Imagine if that story had the Doctor motivated to preserve Davros' creation of the Daleks, because not doing so would result in the production of Super Daleks.
Right, right. I know, I know. You don't have to tell me. I sometimes find myself insufferable, too. At least you can just skim the text, without this nonsense rattling around your skull all day!
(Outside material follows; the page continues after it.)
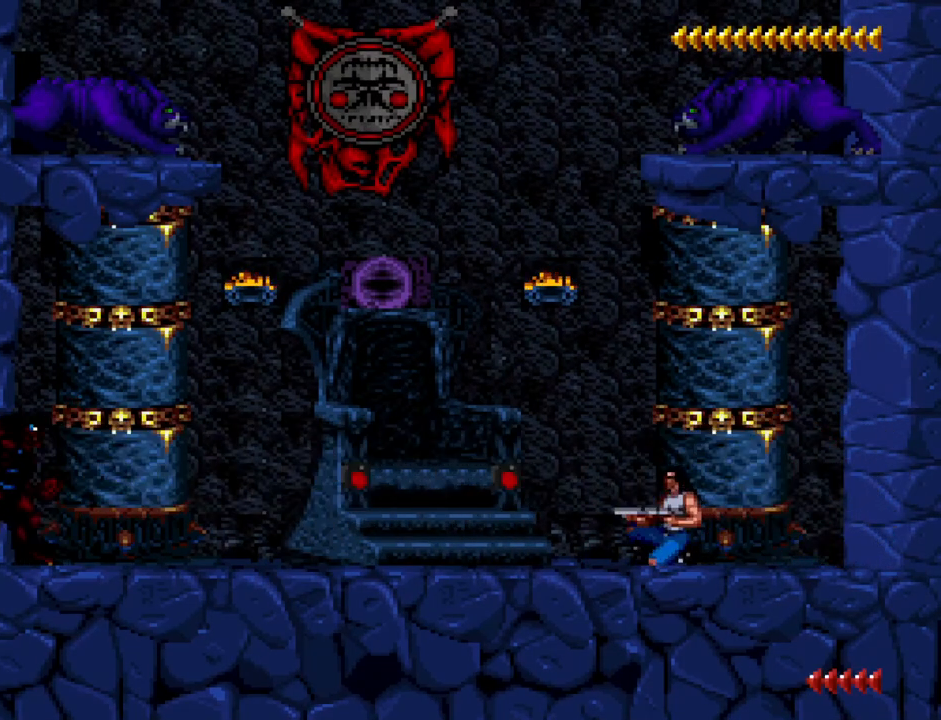
{"keys": [], "events": [[83, "num2", "down"], [167, "num2", "up"]]}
Anyway, while these elements of the story were pretty... distracting, I think, is the word I'll use... I do think they're very much accidental. This seems like a story where they (Big Finish) didn't really have a strong idea of where they wanted it. Placing it in 1865 American seems like a last-minute choice. In the BTS track, they mention originally setting it around the assassination of John Lennon, before changing it. And while I don't see how Lennon's death would have made any more sense than Lincoln's w/r/t being somehow "necessary," their next choice was the Kennedy assassination which definitely makes more sense. I don't necessarily think JFK's death necessarily produced the dramatic damage Lincoln's did (RFK's assassination, on the other hand...) but I think it's fair to say that, given the fierce volatility and unpredictability of the Cold War, and the 1960s in general, it would be much easier to argue that JFK's survival could have pretty devastating consequences.